Wade’s thesis was funded by the Defense Threat Reduction Agency (DTRA), a DOD agency that specializes in countering weapons of mass destruction (WMD). He worked with the Naval Research Laboratory (NRL) to build a better semi-conductor transistor, NRL was also very active in the GaN research realm at the time.
The pathway Wade took through DTRA to get funding is no longer offered directly to DOD schools. But Weatherford hopes more collaborations – or purposeful “cross-pollination” as he calls it – and funding opportunities like those that allowed Wade to pursue his research will become available in the near future, especially on the back of the Education for Seapower strategy released early this year.
“It’s important to have the right people in the right positions,” Weatherford says. “Some of those right people are young officers that have operational knowledge. We put a graduate degree on them and they become the glue to pull everything together. Mike is a great example.”
Weatherford couldn’t have said it better, school leaders say. Wade's thesis idea also fit all the right components of making a strong thesis ... It was a topic he was interested in; it was something a third party was interested in funding; and, there was an NPS professor with the advanced subject matter expertise work as his thesis advisor.
Realizing the Investment
After graduating from NPS’ Graduate School of Engineering and Applied Sciences, the Marine Corps realized its investment in Wade with his immediate payback tour, an electrical engineer billet where he put his degree directly to use on the Ground/Air Task Oriented Radar (G/ATOR) program. The program provides the Fleet Marine Force with a modern sensor capable of both volume search and fire control missions, giving the Marine Corps expeditionary, multirole capabilities with pace setting range, detection and target classification against new and evolving threats. Here, he applied the exact same essential material he studied, using GaN in high-electron mobility transistors.

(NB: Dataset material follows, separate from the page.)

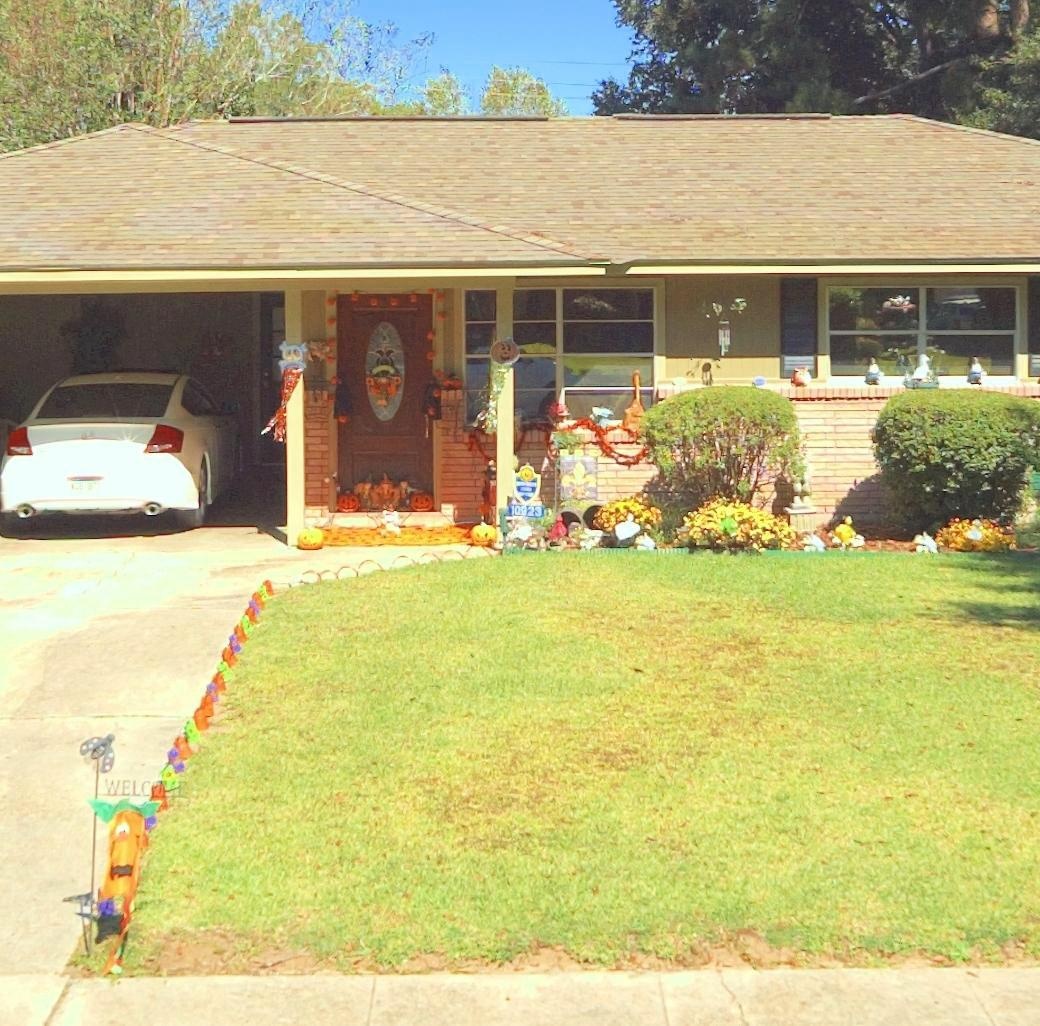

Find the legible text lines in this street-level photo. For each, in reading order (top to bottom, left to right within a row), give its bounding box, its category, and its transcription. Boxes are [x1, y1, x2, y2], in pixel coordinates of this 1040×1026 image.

“It’s a great feeling to conduct a payback tour that’s utilizing what you had just been studying for years,” Wade says. “I mean, that’s what they built me for.”
He then moved to work on the Ground-Based Air Defense (G-BAD) program as a technical subject matter expert on radar, electronic warfare and all things science, technology, engineering and mathematics (STEM) – G-BAD is the power behind the service’s Light Marine Air Defense Integrated System (LMADIS). His work with G-BAD not only helped the Marine Corps, but helped Wade himself master skills he plans to use after he retires from the military.
Wade recently came back to NPS to find the next bright Marine who will replace him. And he was happy to see a growing pool of Marines exploring similar, highly-technical areas of study. He was equally pleased to see the recent push by the DOD to prioritize education for warfighters, quick to point out that the benefit of his technical research at NPS was realized because he was able to combine that with his experience in the battlefield.
“There are things that we think about on the battlefield that others don’t,” he explained. “When you’re here at a program office building warfighter capability, and you understand the issues and requirements of the battlefield and are building a system to meet those, [that experience] really makes for a more effective system.”